Die Depolitisierung ist in Polen gerade deshalb so gefährlich weil mit dem Model eines apolitischen Staates ohnehin desillusionierte breite Teile der Gesellschaft nicht daran Denken ihre Rechte einzufordern. Die Übernahme dieses Diskurses durch linksliberale Warschauer Intellektuellen-Salons lähmt seit Jahren die ganze linke Szene.
Eine Zivilgesellschaft selbst nach bürgerlicher Leseart existiert in Polen nicht. Die Finanzunterstützung der EU und westlicher NGOs verstärkte nur eine Entwicklung bei der nicht die Gesellschaft aufgeklärt wurde sondern einige wenige NGOs zu Unternehmen mutierten, die an einer Konkurrenz nicht interessiert sind So entstand das Phänomen der „Grant-ciarze“ (aus dem Englischen Zuwendung) – BerufsaktivistInnen die angeblich für Demokratie und gegen Antisemitismus kämpfen. Eine Veränderung liegt jedoch nicht in ihrem Interesse. Sie fliegen Business Class durch die Weltgeschichte und erzählen in Vorträgen wie schlimm die konservative PiS ist und wie schwer es EuropäerInnen in Polen haben.

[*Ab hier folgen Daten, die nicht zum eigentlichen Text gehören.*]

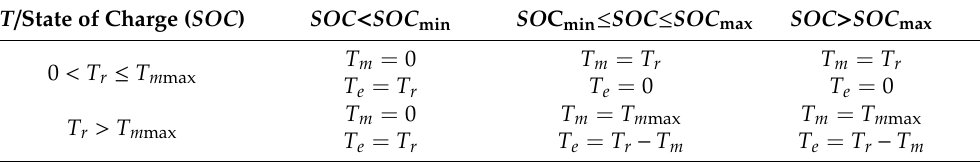
Table 2. Control logic rules based on determining rules *.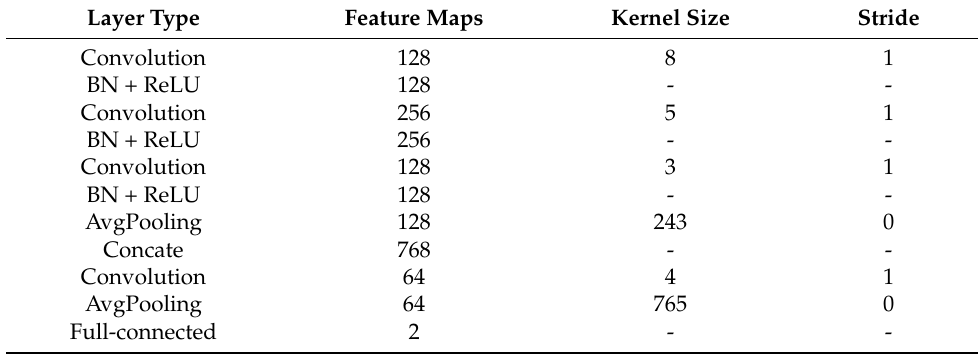
Table 1. Details of the the MCRNN structure.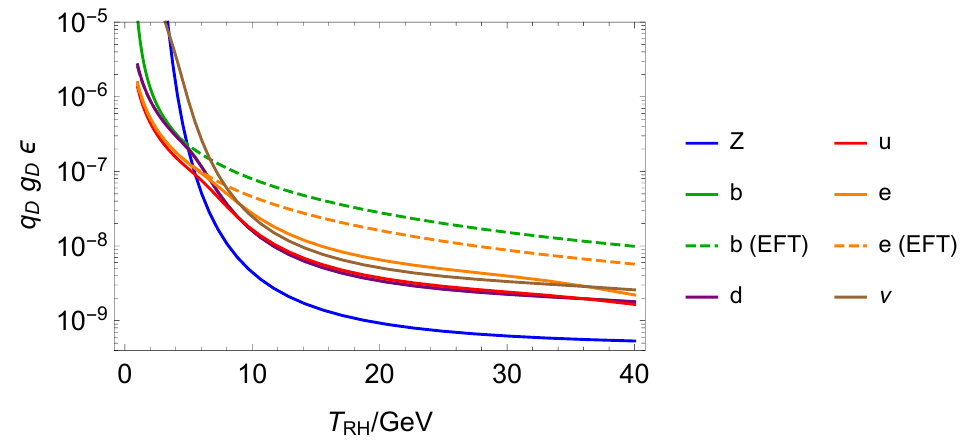
Figure 4 . Relative contributions of various channels for a Z 0 mediator that kinetically mixes with the SM hypercharge, for m Z 0 = 500 GeV, m X = 1 GeV. We include both the Z and Z 0 mediated diagrams. We only show a subset of the EFT (non-resonant) contributions, for the bottom quark (dashed green) and the electron (dashed orange). For illustrative purposes, we also include the contribution from the Z decay. The decay contribution from a thermal Z 0 population does not feature on this plot as it is independent of (cid:15) at leading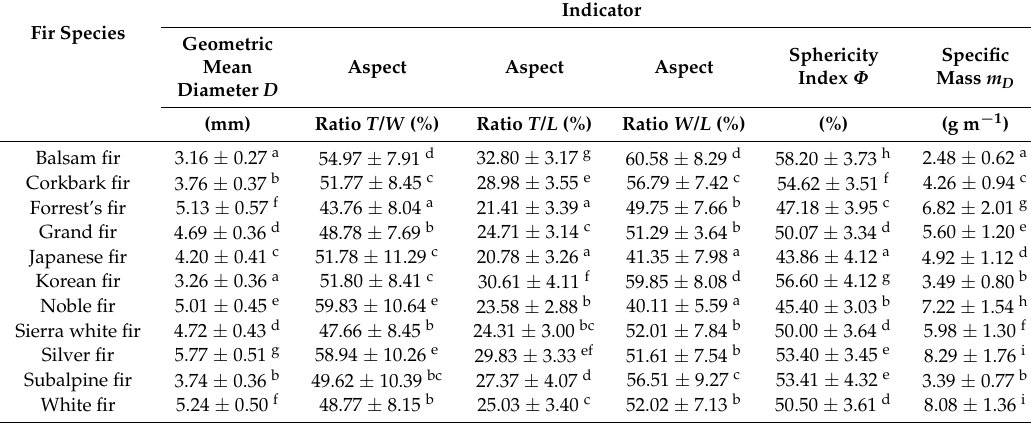
Table 2. Mean values ( ± standard deviation) of the calculated indicators of seeds of selected fir species. Superscript letters denote significant differences between properties at p < 0.05 (Duncan’s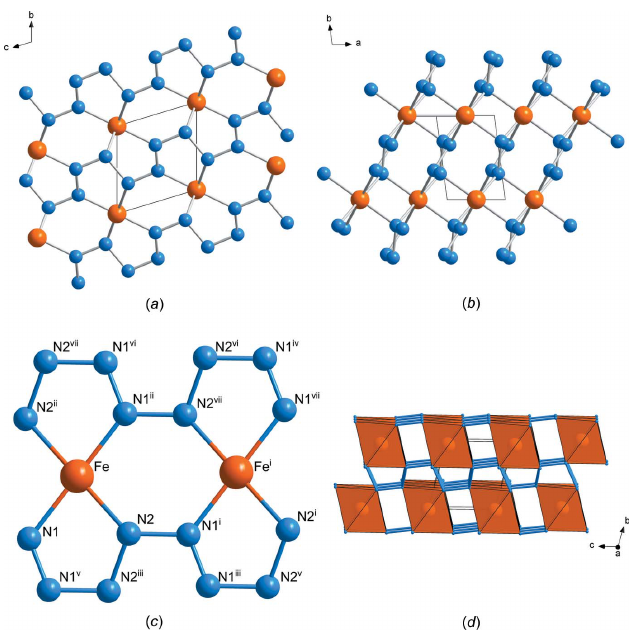
Figure 1 The crystal structure of FeN 4 at 180 GPa. ( a ) and ( b ) Projections of the crystal structure along [100] and [001], respectively. ( c ) A fragment of the crystal structure showing the coordination of Fe atoms. [Symmetry codes: (i) x , y , 1 + z ; (ii) 1 (cid:2) x , (cid:2) y , (cid:2) z ; (iii) (cid:2) x , 1 (cid:2) y , (cid:2) z ; (iv) 1 + x , 1 + y , 2 + z ; (v) (cid:2) x , (cid:2) 1 (cid:2) y , (cid:2) 1 (cid:2) z ; (vi) 1 + x , 1 + y , 1 + z ; (vii) 1 (cid:2) x , (cid:2) y , 1 (cid:2) z ; (viii) 1 + x , 1 + y , z .] ( d ) The crystal structure of FeN 4 in polyhedral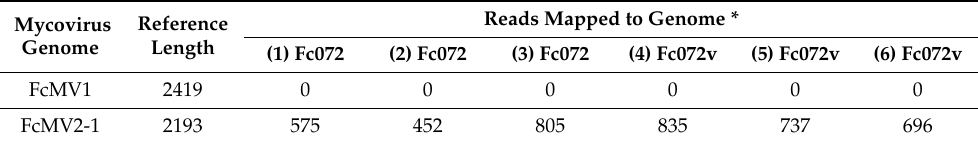
Table 4. Mapping summary statistics, with the reference genomes of mitoviruses FcMV1 and FcMV2- 1 as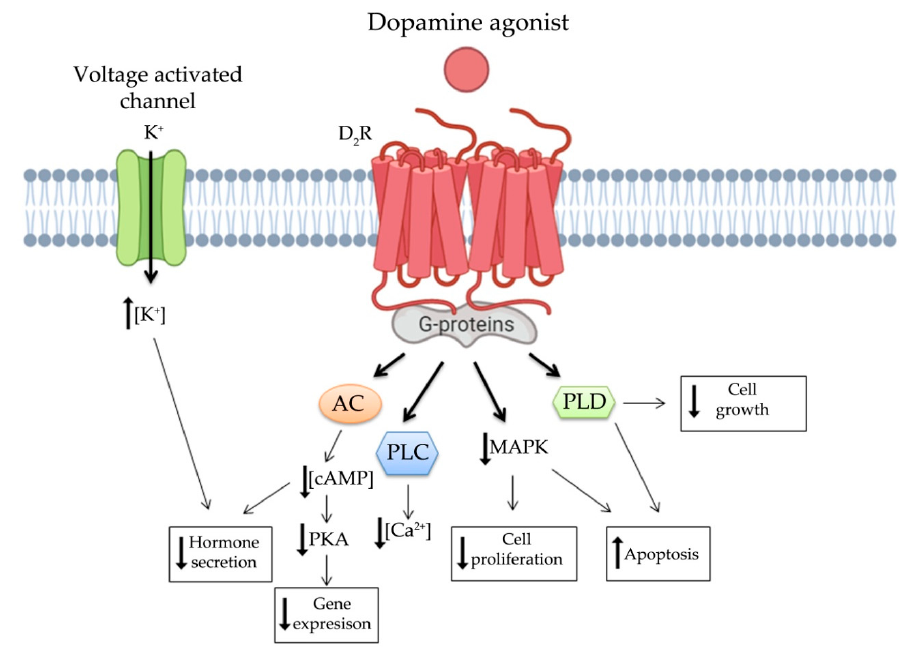
Figure 2. Simplified representation of D2 signaling. Dopamine and DA binding to D2R, via interaction with G proteins, inhibit AC activity and phosphatidylinositol metabolism, activate voltage-activated potassium channels and decrease voltage-calcium currents, and modulates the activity of PLC, PLD, and MAPKs. These processes result in decreasing hormone secretion and cell proliferation. AC, adenylyl cyclase; PLC, phospholipase C; MAPK, mitogen-activated protein kinase, PLD, phospholipase D; cAMP, cyclic adenosine monophosphate and PKA, protein kinase A.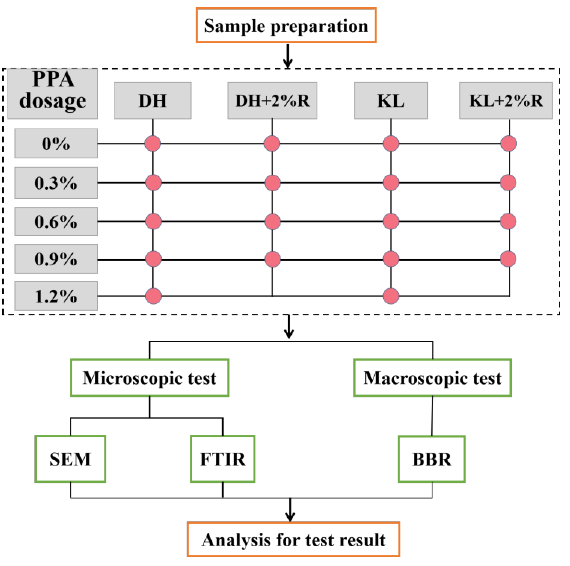
Figure 1. Experimental diagram of this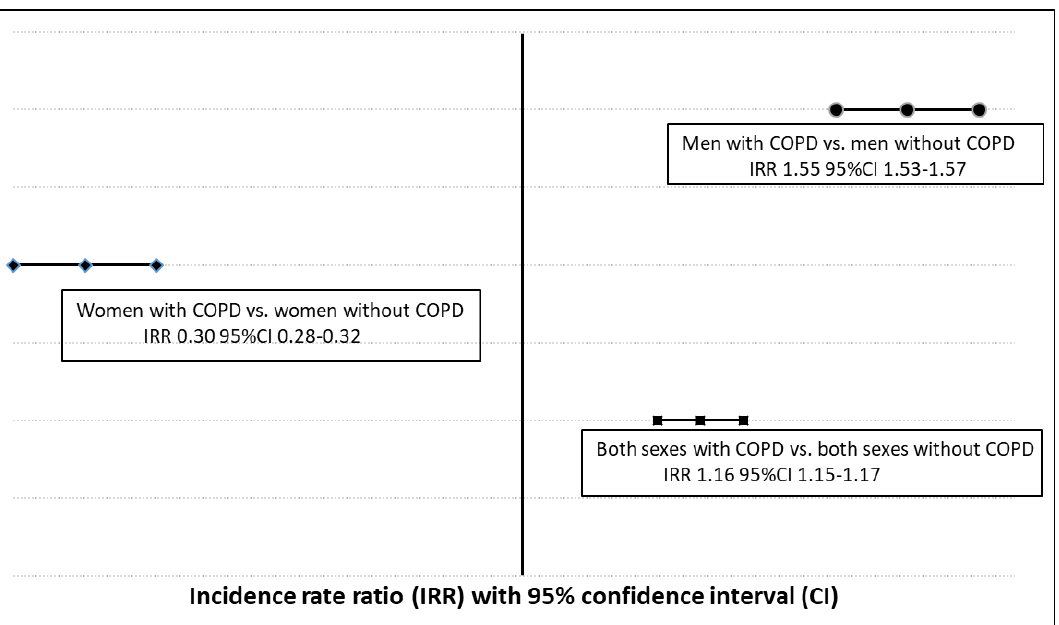
Figure 1. Forrest plot showing adjusted Incidence Rate Ratios for Urinary Tract Infections comparing men and women with and without COPD in Spain from 2001 to 2018. Incidence Rate Ratios obtained with Poisson regression adjusted by age and sex as appropriate.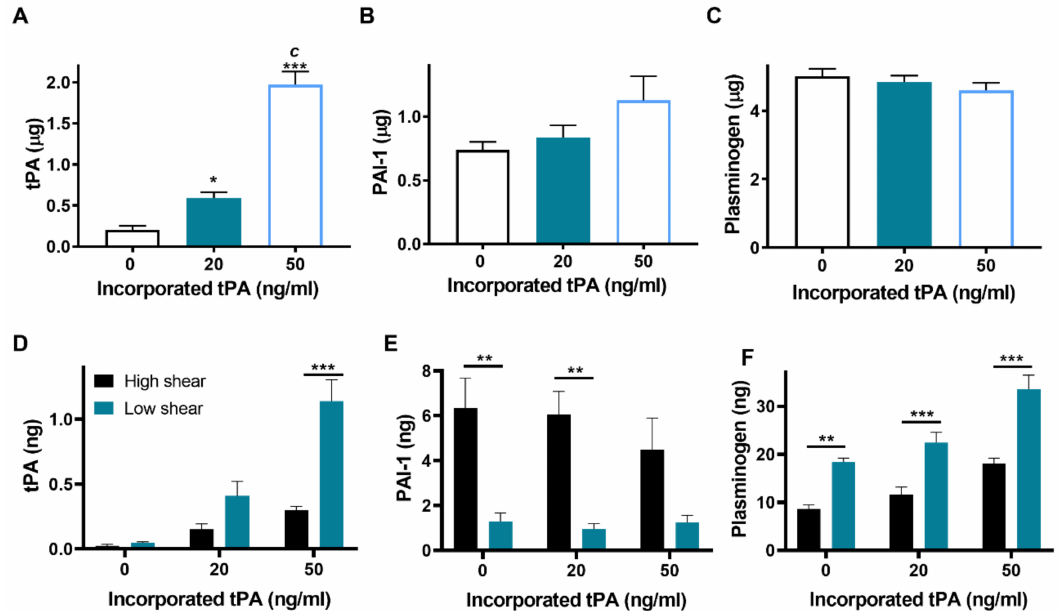
Figure 5. Thrombi formed at low shear have higher levels of tPA and plasminogen. Whole blood thrombi were formed in Badimon chambers on a thrombogenic surface under low (212 s − 1 ) and high (1690 s − 1 ) shear rates. Levels of tPA, PAI-1 and plasminogen antigen were measured by ELISA in the effluent ( A – C , respectively), * p < 0.05, *** p < 0.001 vs. no tPA, c p < 0.001 vs. 20 ng/mL tPA and the thrombus bathing fluid ( D – F , respectively), ** p < 0.01, *** p < 0.001 vs high shear. Data shown are mean ± SEM ( n =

Dabei macht man zuweilen bemerkenswerte Erfahrungen. Bei einer Veranstaltung der polnischen Grünen lernte die französische Journalistin Emmanuelle Piriot eine Gruppe von StudentInnen der Politikwissenschaften kennen: „Denken Sie nicht wir setzten uns ein für solche … Leute.“ Das Wort „Schwule“ kam dem Studenten nicht über die Lippen. Die Studierenden bekamen die Aufgabe an Veranstaltungen der größten Parteien teilzunehmen um deren Positionen dann als Spiel im Seminar an der Universität zu vertreten. „Wenn sie uns fragen, würden wir selbstverständlich die PO wählen. Das ist heute die einzige moderne europäische Partei“ sagt der junge Student. Auch eine Mitarbeiterin der Frauenorganisation La Strada sieht in dem Wahlerfolg von PiS keinen Weltuntergang. La Strada setzt sich für die Bekämpfung des Menschenhandels ein und unterstützt Prostituierte. Zu der Antidiskriminierungs-Demo würde sie aber nicht gehen wollen: „Für uns hat sich mit Kaczyński nichts wesentliches verändert. PiS will gegen Korruption kämpfen und insoweit haben wir gemeinsame Interessen, da Frauenhandel und Korruption miteinander verbunden sind."

Einen Paradigmenwechsel könnte dabei die Aktivität der Gewerkschaft "Sierpień 80" spielen. In den vergangenen Tagen war "Sierpień`80"maßgeblich daran beteiligt in 20 Städten Polens zusammen mit Attac u. a. Demonstrationen gegen die Verletzung des Arbeitsrechts zu organisieren. Im Februar war sie Mitbegründerin des KPiORP (Komitee zur Unterstützung und Verteidigung Repressionierter Arbeiter). Hintergrund war die rechtswidrige Entlassung von drei Gewerkschaftsaktivisten: des Vorsitzenden der NSZZ "Solidarność" in der Posener Schokoladenfabrik Goplana Dariusz Skrzypczak, des Betriebsvorsitzenden der OZZ Inicjatywa Pracownicza der Textilfabrik Unionteks in Łódź Sławomir Kaczmarek sowie des Vorsitzenden des WZZ "Sierpień`80" im Bergwerk "Budryk" in Ornontowice (Schlesien) Krzysztof Łabądź.

Die Gewerkschaft "Sierpień`80" (eine Abspaltung der großen Solidarność) und die mit ihr verbundene Partei-Neugründung Polska Partia Pracy (PPP) hätten das Potential eine Wandel der polnischen Linken einzuleiten. Umso mehr als das die Partei für die polnische Parteienlandschaft bislang beispiellose Transformation von rechts nach links vollziehen könnte. Deren bisheriger Führer Daniel Podrzycki starb am 24. September 2005 einen Tag vor den Parlamentswahlen in einem Autounfall.

Bei den Wahlen 1997 arbeitete Podrzycki mit den Neofaschisten der NOP und dem Rechtsextremistischen General Tadeusz Wilecki sowie Andrzej Lepper (Chef der Samoobrona) zusammen und stellte mit ihnen eine gemeinsame Wahlliste auf. Seit Oktober 2005 ist Bogusław Ziętek neuer Leiter der PPP und zugleich Chef der Gewerkschaft "Sierpień`80". Bei den letzten Wahlen wurden bekannte Linke PolitikerInnen wie die Prof. Maria Szyszkowska aufgestellt. Die PPP hat bislang ihren Bruch mit der Vergangenheit jedoch nicht öffentlich vollzogen und stellt deshalb den Wandel ihrer Identität in Frage.

Michal Stachura | 23.02.06 18:19 | Permalink

Kommentare

Polen's Entwicklung ist eine offene Provokation gegen die Charta der Europäischen Grundrechten. Schon aus diesem Grund ist ihre fachistoide Regierung zu isolieren.